ENTRIES SHOWN:
•••
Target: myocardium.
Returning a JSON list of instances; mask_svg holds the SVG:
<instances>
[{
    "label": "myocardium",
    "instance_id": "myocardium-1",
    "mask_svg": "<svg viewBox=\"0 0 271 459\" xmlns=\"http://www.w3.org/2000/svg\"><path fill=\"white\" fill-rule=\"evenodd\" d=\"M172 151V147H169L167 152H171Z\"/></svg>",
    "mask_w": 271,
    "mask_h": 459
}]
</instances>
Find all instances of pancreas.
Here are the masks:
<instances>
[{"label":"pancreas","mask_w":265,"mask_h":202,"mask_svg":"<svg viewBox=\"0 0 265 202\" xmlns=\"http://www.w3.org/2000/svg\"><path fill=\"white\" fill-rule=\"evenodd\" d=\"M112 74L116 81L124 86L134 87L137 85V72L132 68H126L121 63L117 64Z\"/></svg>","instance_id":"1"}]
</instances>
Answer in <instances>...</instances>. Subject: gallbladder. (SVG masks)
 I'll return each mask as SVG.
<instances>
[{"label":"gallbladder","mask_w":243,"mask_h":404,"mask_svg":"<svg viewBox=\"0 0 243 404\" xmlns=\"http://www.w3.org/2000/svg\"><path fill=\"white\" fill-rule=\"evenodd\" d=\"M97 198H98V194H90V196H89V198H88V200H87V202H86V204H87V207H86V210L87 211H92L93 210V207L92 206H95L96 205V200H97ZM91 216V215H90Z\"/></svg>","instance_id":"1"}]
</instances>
•••
WHAT TO WORK ON: Please copy out every line of the material above that contains the string "pancreas", reporting each line in full.

FINAL RESULT:
Find all instances of pancreas.
[{"label":"pancreas","mask_w":265,"mask_h":202,"mask_svg":"<svg viewBox=\"0 0 265 202\" xmlns=\"http://www.w3.org/2000/svg\"><path fill=\"white\" fill-rule=\"evenodd\" d=\"M112 74L116 81L124 86L134 87L137 85V72L132 68H126L121 63L117 64Z\"/></svg>","instance_id":"1"}]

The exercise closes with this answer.